O avanço da lama sobre as águas cristalinas dos rios de Bonito e Jardim, no mês de novembro, trouxe alerta à indústria do ecoturismo na região. O maior atrativo dos visitantes que passam pelas cidades foi ameaçado pelo avanço do agronegócio, o desmatamento ilegal nas margens dos rios, a falta de drenagem nas estradas e os drenos nas nascentes.
A chuva que antecedeu o feriado da Proclamação da República (celebrado dia 15 de novembro) trouxe um prejuízo de, pelo menos, R$ 15 mil para a proprietária do Balneário do Assis, localizado em Jardim, Henriqueta Scherer, 66 anos. O local, que é banhado pelo Rio da Prata, recebe cerca de 250 pessoas por fim de semana e permaneceu fechado durante três, ou seja, sem visitação. Apenas nesta semana, a água, que ainda está turva, começou a ficar limpa e voltar a ser igual às imagens de cartão-postal.
Ela conta que o pai, seu Assis, comprou a fazenda em 1965 e, desde 1997, ela começou a administrar. “São três fins de semana sem poder trabalhar, em consequência da lama que desceu no rio. Prejuízo grande. É desalentador, triste demais. Tenho o maior respeito e cuidado com o meio ambiente”, lamentou. Segundo Henriqueta, cinco funcionários dependem dela.
Proprietário dos atrativos Recanto Ecológico Rio da Prata, Lagoa Misteriosa e Estância Mimosa, sendo o último em Bonito e os dois primeiros em Jardim, o empresário Eduardo Coelho relata que o Rio da Prata vem perdendo qualidade há cerca de 25 anos. De acordo com ele, antigamente, quando chovia pouco, o rio não ficava turvo, mas quando chovia muito ficava leitoso e com dois dias estava transparente de novo. “A cobertura do solo tinha muita mata e capim nativo. Esse capim nativo foi substituído por capim braquiária e o Cerrado foi desmatado para virar capim. Há quatro anos, foi feito ‘valeteamento’ na região das nascentes do Rio da Prata, onde ficam os banhados, colocaram drenos, [o que] tem deixado o rio cinza”, lamentou.
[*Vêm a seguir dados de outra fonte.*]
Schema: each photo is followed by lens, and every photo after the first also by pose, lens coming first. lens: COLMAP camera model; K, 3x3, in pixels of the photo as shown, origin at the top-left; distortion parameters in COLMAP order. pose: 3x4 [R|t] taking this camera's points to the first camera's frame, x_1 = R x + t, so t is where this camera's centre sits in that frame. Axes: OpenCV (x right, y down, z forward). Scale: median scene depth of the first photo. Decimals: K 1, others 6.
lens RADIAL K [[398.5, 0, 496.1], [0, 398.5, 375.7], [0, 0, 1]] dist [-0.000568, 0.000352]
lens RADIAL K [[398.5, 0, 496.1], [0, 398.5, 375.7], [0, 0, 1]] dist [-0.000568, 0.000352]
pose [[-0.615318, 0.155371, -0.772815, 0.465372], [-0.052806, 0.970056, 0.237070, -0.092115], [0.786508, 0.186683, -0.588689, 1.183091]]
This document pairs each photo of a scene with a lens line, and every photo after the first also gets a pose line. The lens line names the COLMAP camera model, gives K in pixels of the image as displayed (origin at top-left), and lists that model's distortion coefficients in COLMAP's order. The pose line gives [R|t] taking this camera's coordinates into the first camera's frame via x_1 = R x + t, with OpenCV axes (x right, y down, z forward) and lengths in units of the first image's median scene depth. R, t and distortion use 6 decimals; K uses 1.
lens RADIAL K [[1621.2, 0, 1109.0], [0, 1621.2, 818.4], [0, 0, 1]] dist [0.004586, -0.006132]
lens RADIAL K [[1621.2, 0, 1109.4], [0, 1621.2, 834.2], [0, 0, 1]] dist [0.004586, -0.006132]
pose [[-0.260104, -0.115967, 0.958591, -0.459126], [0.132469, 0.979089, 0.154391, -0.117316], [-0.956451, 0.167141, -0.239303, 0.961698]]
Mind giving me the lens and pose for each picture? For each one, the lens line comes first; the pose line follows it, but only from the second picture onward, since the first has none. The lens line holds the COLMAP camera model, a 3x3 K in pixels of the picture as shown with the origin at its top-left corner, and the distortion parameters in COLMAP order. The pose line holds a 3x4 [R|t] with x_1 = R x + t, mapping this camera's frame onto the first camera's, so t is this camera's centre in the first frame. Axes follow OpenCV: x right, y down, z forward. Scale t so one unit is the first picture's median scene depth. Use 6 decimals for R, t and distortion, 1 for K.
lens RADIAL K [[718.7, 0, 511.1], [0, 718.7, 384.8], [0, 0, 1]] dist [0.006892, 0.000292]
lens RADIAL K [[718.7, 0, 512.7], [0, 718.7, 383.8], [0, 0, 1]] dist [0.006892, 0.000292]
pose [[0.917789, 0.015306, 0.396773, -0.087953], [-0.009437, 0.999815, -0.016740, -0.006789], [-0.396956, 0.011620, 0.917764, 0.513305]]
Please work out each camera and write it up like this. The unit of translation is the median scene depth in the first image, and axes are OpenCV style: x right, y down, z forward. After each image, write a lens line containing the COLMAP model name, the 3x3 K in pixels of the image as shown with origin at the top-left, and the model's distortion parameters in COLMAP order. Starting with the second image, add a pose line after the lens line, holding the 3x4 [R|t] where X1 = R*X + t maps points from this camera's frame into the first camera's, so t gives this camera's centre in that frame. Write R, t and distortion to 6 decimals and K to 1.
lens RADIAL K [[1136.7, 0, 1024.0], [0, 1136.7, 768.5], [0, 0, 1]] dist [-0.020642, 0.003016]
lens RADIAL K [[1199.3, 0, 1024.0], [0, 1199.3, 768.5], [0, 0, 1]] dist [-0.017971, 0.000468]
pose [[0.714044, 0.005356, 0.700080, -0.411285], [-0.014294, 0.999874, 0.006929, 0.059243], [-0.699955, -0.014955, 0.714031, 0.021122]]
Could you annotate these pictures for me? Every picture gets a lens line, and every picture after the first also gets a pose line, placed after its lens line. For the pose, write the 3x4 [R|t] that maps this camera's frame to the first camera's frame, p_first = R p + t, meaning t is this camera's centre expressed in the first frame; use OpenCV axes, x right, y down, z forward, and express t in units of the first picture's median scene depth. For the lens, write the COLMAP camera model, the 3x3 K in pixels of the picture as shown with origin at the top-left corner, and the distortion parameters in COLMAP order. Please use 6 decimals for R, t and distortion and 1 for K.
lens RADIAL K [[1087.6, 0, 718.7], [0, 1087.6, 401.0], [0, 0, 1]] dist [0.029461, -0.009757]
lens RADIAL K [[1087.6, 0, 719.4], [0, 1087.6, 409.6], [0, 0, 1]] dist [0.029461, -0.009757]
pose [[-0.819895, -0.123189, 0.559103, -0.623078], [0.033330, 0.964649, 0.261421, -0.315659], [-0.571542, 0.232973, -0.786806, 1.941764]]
Com a situação do fim do mês de novembro e começo de dezembro, Coelho disse que ficou com medo em razão da dependência financeira da família e de 70 funcionários diretos que ele mantém com o ecoturismo.
“Eu estava apavorado até terça-feira da semana passada, estava com muito medo. As ações estavam lentas do governo do Estado. Mas agora acho que entendeu a importância da atividade. O Imasul também estava omisso com relação aos drenos, mas agora tem mais gente analisando o problema”, destacou.
Fotógrafo desde 2012, com 27 anos, o bonitense Diego Cardoso contou ao Correio do Estado que cancelou um trabalho, na segunda-feira (3), porque a água do Rio Formoso ainda estava turva. “Desde que me lembro, no processo é normal sujar, o que não é normal é a demora para ela voltar a ficar limpa. Se eu tivesse prazo para entregar, tinha perdido o trabalho. Ainda não perdi, mas pode acontecer se continuar assim”, lamentou.
O empresário João Roza Vizcaino, 64 anos, dono do restaurante Casa do João, disse que tem 62 funcionários diretos em Bonito e teme um problema social nas duas cidades. “É muito triste, se pensar, hoje, as propagandas são água limpa, transparente, daqui a pouco vai se tornar uma fraude. Bonito pode ser processado por fraude. Depende totalmente do ecoturismo. Pouca exceção não depende do turismo. Tenho muito medo de continuar assim, porque, além de ser ambiental, passa a ser um problema grave social. Imagina o que o povo de bonito vai fazer, porque todo mundo vive de turismo. Vão fazer uma recuperação emergencial, mas precisa de uma definitiva”, ressaltou.
Segundo o presidente da Associação Empresarial de Jardim, Claudemyr Soares, 1% do Produto Interno Bruto da cidade depende diretamente do turismo, além do comércio local, que acaba tendo mais consumo. “Por outro lado, recebemos muitos turistas via Bonito, que vêm e voltam, por meio das agências de Bonito. Lagoa Misteriosa, Recanto Ecológico Rio da Prata, Buraco das Araras, Balneário do Assis vivem lotados e grande parte é comercializada via destino Bonito e Rota Pantanal-Bonito”.
Um levantamento da Fundação Neotrópica do Brasil aponta que, em Bonito, 50% dos empregos são gerados pelo ecoturismo. O presidente da Associação Comercial de Bonito, Márcio Carvalho, afirmou que toda a cidade depende do setor. “Todo o sistema é interligado, aumenta o dinheiro no turismo e acaba gastando no comércio”, disse.